**TEXT SEGMENT:**
HARRISBURG – House and Senate Republicans are expressing disappointment following the governor’s veto of an on-time budget bill. The measure provided increased funding for education and other key services and programs without higher taxes. Sen, Ryan Aument of Lancaster County said he was proud of the budget passed by the General Assembly. The lawmaker added the budget presented to the governor included a 3.6% increase in spending. He said most families he’s talked to would be incredibly satisfied if they saw a 3.6% increase in their income, so why not the governor? The Wolf plan proposed a 16% increase in state spending. Aument said that when the governor’s plan came up for a vote in the state House, it received zero votes.
HARRISBURG (AP) – Pennsylvania’s tax collections for the just-ended fiscal year exceeded projections by $412.2 million. The state Revenue Department said General Fund tax revenue totaled $30.6 billion or 1.4% above estimates. Sales and personal income taxes exceeded projections only slightly. Sales-tax collections totaled $9.5 billion were 0.2% more than anticipated and personal income taxes generated $12.1 billion, or 0.6% above estimates. Corporation taxes totaled $5.1 billion, which is $240 million or 4.9% ahead of projections. Inheritance taxes generated $1 billion, exceeding estimates by 7.3%, while the realty transfer tax collections totaled $413.8 million, lagging projections by 7.5%.
HARRISBURG – PA Attorney General Kathleen Kane is suing the operator of 36 nursing homes in the state, saying their staff failed to meet residents’ most basic human needs. The court complaint filed Wednesday encouraged others with complaints about Golden Living facilities to contact her office. The complaint names 14 Golden Living Centers including those in Harrisburg, Camp Hill, Gettysburg, and Pottsville. A Golden Living spokeswoman didn’t immediately respond. The lawsuit says the Golden Living facilities are enormously profitable and its parent companies were unjustly enriched. It’s asking the court for a settlement equal to all the money they received from the 14 centers.
HARRISBURG – Legislation is being proposed that would lift the ban on the sale of consumer fireworks, known as “Class C” fireworks, and allow businesses legally operating in the state to sell consumer fireworks, such as bottle rockets, Roman candles, and mortars, to Pennsylvania residents. Currently, the sale of novelty fireworks, such as sparklers and party poppers, is legal to Pennsylvania residents. Consumer fireworks can only legally be purchased by non-residents. Bill sponsor, Beaver County Sen. Elder Vogel says Pennsylvanians should be able to purchase such fireworks in the state. The proposal would generate additional revenue for the Commonwealth. In addition to the state’s current 6% sales tax, the measure would also authorize an additional excise tax on the sale, which is to be directed to fund fire programs and EMS providers.

**TO DO:** From the news briefs, list every specific kind of firework named in the item on fireworks legislation.

**Items from a dataset:**
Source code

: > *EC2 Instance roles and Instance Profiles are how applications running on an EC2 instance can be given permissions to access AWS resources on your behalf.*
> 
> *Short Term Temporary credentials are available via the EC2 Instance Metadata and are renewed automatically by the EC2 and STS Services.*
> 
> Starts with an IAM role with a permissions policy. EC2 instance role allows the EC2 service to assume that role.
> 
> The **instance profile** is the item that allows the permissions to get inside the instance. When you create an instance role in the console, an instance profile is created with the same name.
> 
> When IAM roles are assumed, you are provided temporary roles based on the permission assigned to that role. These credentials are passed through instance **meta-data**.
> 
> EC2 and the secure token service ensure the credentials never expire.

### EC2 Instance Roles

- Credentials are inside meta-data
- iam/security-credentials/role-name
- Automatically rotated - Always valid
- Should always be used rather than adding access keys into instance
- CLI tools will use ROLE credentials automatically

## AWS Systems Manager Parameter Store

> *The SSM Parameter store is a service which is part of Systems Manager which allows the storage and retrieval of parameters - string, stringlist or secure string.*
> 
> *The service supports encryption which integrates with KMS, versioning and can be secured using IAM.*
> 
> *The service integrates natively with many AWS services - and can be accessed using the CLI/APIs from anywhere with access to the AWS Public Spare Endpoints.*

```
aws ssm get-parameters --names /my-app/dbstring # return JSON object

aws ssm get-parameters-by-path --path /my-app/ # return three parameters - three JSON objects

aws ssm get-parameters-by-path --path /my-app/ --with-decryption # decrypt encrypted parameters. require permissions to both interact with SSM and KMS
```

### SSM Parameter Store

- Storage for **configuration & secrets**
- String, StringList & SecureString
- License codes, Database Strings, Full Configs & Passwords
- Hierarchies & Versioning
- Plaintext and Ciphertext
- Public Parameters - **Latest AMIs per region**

**YOUR SOLUTION:**
- Bottle rockets
- Roman candles
- Mortars
- Sparklers
- Party poppers